The Vancouver-based company’s focus is to develop the largest portfolio of high quality, domestic U.S. lithium brine assets. Its data and technology driven project development model is grounded in knowledge, opportunity and speed. To which it has acquired several prospective lithium brine projects with known geological values consistent with producing basins. Standard Lithium’s primary focus – its 16.000+ acre Bristol Lake, California, brownfield project is permitted for related mineral production and has accompanying world class infrastructure, both of which are expected to contribute to faster, lower cost exploration and commercial development programs.
Located about 200 miles east of Los Angeles in the Mojave Desert, the Bristol Lake project is a classic salar resource – similar to the prolific lithium brine Salar de Atacama in Chile. The company has partnered with the National Chloride Company of America, which has a large-scale, permitted commercial calcium chloride operation in Bristol Lake, which is known for its historic lithium values and offers immediate access to raw brine for process testing and development.
Standard Lithium believes that its Bristol Lake lithium brine project could become the second producing lithium brine operation in the U.S., after Albemarle’s Silver Peak operation at Clayton Valley, Nevada. Under this scenario, the State of California could further its global lead in electric vehicle regulation and adoption by becoming a significant producer of lithium required to fuel renewable energy sources for both electric vehicles and large-scale stationary power storage systems.
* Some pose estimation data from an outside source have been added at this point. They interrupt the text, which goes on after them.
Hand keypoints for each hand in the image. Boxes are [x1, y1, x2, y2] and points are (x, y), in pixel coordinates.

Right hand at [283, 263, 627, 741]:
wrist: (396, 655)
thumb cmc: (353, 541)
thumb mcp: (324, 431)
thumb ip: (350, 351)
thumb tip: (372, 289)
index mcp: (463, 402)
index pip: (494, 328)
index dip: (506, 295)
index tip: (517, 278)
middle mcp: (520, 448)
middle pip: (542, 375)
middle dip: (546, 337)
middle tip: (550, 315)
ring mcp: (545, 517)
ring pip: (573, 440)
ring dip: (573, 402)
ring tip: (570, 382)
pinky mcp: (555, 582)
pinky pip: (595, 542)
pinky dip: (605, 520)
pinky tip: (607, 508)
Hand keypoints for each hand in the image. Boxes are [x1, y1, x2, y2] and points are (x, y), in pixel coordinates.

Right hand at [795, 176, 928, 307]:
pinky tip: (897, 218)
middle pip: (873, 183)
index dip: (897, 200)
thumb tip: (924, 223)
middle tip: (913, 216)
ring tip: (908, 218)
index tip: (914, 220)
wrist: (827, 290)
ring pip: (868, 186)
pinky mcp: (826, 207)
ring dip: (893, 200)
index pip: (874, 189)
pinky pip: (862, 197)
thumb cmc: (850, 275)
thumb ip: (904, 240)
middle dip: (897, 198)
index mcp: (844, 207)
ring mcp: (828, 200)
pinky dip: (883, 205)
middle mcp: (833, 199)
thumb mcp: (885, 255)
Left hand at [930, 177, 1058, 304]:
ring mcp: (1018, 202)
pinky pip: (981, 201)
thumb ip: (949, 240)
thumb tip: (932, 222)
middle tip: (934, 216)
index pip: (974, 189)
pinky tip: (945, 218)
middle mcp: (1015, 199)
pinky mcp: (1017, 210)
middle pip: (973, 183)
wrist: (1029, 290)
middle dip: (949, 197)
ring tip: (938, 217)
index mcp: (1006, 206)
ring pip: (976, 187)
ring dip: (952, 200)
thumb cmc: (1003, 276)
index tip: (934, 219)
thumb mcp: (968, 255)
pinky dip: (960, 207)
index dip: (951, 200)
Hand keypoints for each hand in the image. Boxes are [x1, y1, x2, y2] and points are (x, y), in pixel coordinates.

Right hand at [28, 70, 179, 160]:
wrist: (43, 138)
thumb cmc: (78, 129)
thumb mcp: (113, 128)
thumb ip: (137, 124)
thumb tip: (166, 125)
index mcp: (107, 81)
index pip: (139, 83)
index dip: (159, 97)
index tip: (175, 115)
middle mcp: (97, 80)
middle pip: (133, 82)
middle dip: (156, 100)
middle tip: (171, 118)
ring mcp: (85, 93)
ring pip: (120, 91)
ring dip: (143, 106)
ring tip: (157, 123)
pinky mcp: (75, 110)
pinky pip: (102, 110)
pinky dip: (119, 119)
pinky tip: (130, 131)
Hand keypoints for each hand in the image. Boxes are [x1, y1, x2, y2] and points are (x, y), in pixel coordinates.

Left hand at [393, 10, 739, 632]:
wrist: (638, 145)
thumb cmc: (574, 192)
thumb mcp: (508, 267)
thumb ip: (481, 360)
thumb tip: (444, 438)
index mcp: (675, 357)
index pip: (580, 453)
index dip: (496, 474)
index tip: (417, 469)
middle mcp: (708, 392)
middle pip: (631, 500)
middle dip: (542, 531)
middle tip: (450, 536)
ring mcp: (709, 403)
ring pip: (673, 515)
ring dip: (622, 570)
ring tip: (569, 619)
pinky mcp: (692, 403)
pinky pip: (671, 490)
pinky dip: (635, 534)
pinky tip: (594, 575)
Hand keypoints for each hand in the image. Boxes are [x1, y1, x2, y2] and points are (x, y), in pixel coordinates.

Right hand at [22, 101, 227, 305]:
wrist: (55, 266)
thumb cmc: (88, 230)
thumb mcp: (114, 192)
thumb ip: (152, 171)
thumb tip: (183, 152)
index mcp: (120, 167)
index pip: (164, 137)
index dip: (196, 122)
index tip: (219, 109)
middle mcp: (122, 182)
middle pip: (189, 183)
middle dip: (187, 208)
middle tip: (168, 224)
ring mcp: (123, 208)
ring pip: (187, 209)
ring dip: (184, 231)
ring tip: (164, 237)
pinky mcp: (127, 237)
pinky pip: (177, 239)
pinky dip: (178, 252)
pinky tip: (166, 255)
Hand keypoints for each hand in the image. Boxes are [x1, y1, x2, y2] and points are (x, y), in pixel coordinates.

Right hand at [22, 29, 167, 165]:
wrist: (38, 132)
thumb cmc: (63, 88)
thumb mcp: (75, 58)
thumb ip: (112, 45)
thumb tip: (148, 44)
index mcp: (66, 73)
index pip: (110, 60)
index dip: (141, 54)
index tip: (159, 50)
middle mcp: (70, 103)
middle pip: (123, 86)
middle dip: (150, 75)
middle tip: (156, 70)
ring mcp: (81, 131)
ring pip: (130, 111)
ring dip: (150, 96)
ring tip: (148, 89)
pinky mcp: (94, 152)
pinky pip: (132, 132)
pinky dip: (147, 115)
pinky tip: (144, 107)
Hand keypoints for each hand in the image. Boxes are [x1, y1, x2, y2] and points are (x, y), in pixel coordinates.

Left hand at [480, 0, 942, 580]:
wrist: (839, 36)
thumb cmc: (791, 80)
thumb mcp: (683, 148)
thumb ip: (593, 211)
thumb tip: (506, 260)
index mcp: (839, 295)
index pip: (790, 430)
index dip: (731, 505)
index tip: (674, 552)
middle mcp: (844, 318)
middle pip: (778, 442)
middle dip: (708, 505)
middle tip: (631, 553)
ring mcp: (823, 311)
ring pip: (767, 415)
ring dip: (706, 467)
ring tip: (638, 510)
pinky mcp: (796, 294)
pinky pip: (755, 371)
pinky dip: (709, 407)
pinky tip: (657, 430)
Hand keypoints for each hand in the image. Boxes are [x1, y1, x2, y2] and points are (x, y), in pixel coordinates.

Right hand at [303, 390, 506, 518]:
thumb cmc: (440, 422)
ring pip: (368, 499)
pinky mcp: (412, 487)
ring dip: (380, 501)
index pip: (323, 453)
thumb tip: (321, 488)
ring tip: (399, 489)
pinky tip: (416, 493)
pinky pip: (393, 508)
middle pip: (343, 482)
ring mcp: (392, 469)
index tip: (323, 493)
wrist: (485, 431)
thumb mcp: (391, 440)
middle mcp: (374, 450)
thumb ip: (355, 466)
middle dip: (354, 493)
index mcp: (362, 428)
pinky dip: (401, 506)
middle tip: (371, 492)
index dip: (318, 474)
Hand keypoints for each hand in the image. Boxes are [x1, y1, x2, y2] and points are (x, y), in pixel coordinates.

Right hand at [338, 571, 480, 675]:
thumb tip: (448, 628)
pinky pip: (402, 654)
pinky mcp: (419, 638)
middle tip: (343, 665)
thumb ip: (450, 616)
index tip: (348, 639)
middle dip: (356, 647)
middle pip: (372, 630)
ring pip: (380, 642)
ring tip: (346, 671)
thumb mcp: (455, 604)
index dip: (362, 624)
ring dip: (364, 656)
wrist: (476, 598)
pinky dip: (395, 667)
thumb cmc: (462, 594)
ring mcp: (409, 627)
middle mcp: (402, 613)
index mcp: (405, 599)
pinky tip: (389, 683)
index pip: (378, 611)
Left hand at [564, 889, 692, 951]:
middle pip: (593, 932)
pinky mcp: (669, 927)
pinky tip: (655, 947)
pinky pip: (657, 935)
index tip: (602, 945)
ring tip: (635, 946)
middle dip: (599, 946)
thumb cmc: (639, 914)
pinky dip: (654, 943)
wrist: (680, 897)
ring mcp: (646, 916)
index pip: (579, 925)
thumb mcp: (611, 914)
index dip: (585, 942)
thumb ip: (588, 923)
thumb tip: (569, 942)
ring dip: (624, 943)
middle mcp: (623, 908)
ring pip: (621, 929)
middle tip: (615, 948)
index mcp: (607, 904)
Standard is led by a results oriented management team with a strong focus on technical skills, including:
- CEO Robert Mintak, former CEO and Chairman of Pure Energy, was instrumental in negotiating one of the first conditional lithium supply agreements with Tesla for its US$5 billion Gigafactory in Sparks, Nevada. Under Mr. Mintak’s leadership, Pure Energy was recognized as the 2016 top performing mining company on the TSX Venture Exchange.
- President and COO, Dr. Andy Robinson is an experienced geoscientist with 20+ years of experience. A PhD in Geochemistry from the University of Bristol, UK, Dr. Robinson has worked on a wide range of projects in the natural resource, power and energy sectors in Europe, Africa, and North and South America.
- Geologist Raymond Spanjers, VP of Exploration and Development, who spent a decade at FMC, one the ‘Big 4’ lithium producers, during which time he was instrumental in the evaluation and development of lithium brine salars in Argentina.
Standard is flush with cash for exploration activities and possibly even more acquisitions, with investors showing a strong interest in getting a piece of the company through a private placement completed last month. The oversubscribed financing generated gross proceeds of CAD$7.42 million for Standard, via the sale of 9.89 million shares at CAD$0.75 each.
Standard Lithium is emerging at a time when momentum is building, and expected to keep building, in the EV industry. Investment interest is clearly evidenced by Chinese private equity firm GSR Capital looking to pay about US$2 billion for a 20% stake in SQM, which should keep retail investors on the hunt for opportunities. With cash on hand, highly prospective properties and a seasoned leadership team, natural resource investors would be wise to keep an eye on Standard Lithium for further developments, as this fast-moving company could make some big noise in filling what is going to be a large void in the lithium supply chain.